Y luego, tras varias consideraciones al respecto y enlazadas con la cristianización de los mexicanos, insiste en la vigencia de aquellas antiguas creencias: “La indiferencia del mexicano ante la muerte se nutre de su indiferencia ante la vida. El mexicano no solamente postula la intrascendencia del morir, sino la del vivir. Nuestras canciones, refranes, fiestas y reflexiones populares manifiestan de una manera inequívoca que la muerte no nos asusta porque ‘la vida nos ha curado de espantos’. Morir es natural y hasta deseable; cuanto más pronto, mejor. Nuestra indiferencia ante la muerte es la otra cara de nuestra indiferencia ante la vida. Matamos porque la vida, la nuestra y la ajena, carece de valor. Y es natural que así ocurra: vida y muerte son inseparables y cada vez que la primera pierde significación, la segunda se vuelve intrascendente. La muerte mexicana es el espejo de la vida de los mexicanos. Ante ambas el mexicano se cierra, las ignora.

México: Patria y Muerte,
fotografía de José Migueles.

(© Flickr)

El desprecio de la muerte no está reñido con el culto que le profesamos. Ella está presente en nuestras fiestas, en nuestros juegos, en nuestros amores y en nuestros pensamientos. Morir y matar son ideas que pocas veces nos abandonan. La muerte nos seduce. La fascinación que ejerce sobre nosotros quizá brote de nuestro her- metismo y de la furia con que lo rompemos […].

Por otra parte, la muerte nos venga de la vida, la desnuda de todas sus vanidades y pretensiones y la convierte en lo que es: unos huesos mondos y una mueca espantable. Es un mundo cerrado y sin salida, en donde todo es muerte, lo único valioso es la muerte. Pero afirmamos algo negativo.
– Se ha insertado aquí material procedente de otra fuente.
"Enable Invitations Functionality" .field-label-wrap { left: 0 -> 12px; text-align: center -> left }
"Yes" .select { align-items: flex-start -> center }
Calaveras de azúcar o de papel de China, esqueletos coloridos de fuegos de artificio, nuestras representaciones populares son siempre burla de la vida, afirmación de la nadería e insignificancia de la humana existencia. Adornamos nuestras casas con cráneos, comemos el día de los Difuntos panes que fingen huesos y nos divierten canciones y chascarrillos en los que ríe la muerte pelona, pero toda esa fanfarrona familiaridad no nos dispensa de la pregunta que todos nos hacemos: ¿qué es la muerte? No hemos inventado una nueva respuesta.”
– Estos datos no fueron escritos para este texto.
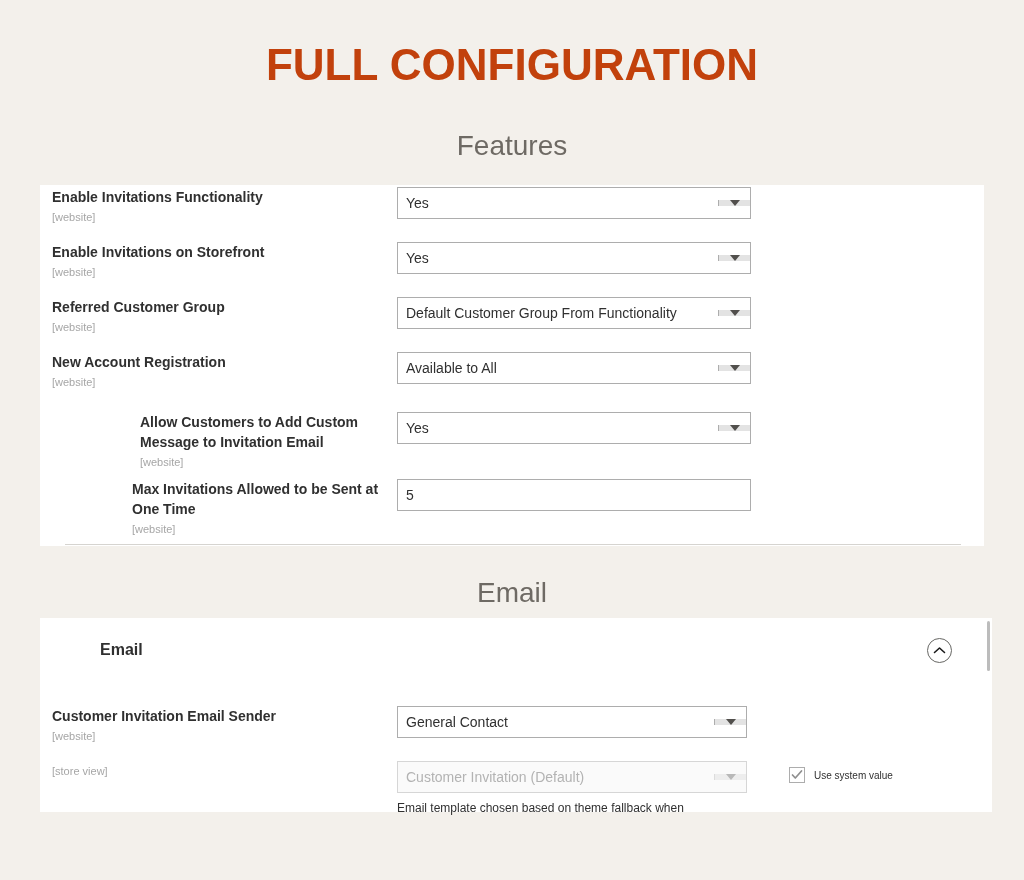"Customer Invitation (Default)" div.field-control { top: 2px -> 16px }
Calaveras de azúcar decoradas,
una de las características del
Día de Muertos en México.

(Fuente: http://www.taringa.net/posts/info
/3832239/El-Dia-De-Los-Muertos.html)


Al transeúnte, esas consideraciones acerca de la idiosincrasia del pueblo mexicano le hacen reflexionar sobre el sentido de las muertes violentas que se producen en México, de las que casi a diario dan cuenta los medios de comunicación. ¿Tienen algo que ver con esa indiferencia ante la muerte a la que alude Octavio Paz o se trata de algo ajeno a ello, a una simple y vulgar delincuencia vinculada a tráficos diversos y clanes enfrentados? En cualquier caso, las palabras del escritor mexicano le parecen significativas para entender ciertas mentalidades, o al menos intentarlo. Pocos como él han entrado tan profundamente en el alma mexicana.



* Octavio Paz: El Laberinto de la Soledad. México, Fondo de Cultura Económica, segunda edición, revisada y aumentada, 1959. La edición que ha manejado el transeúnte es la novena reimpresión, del año 1981.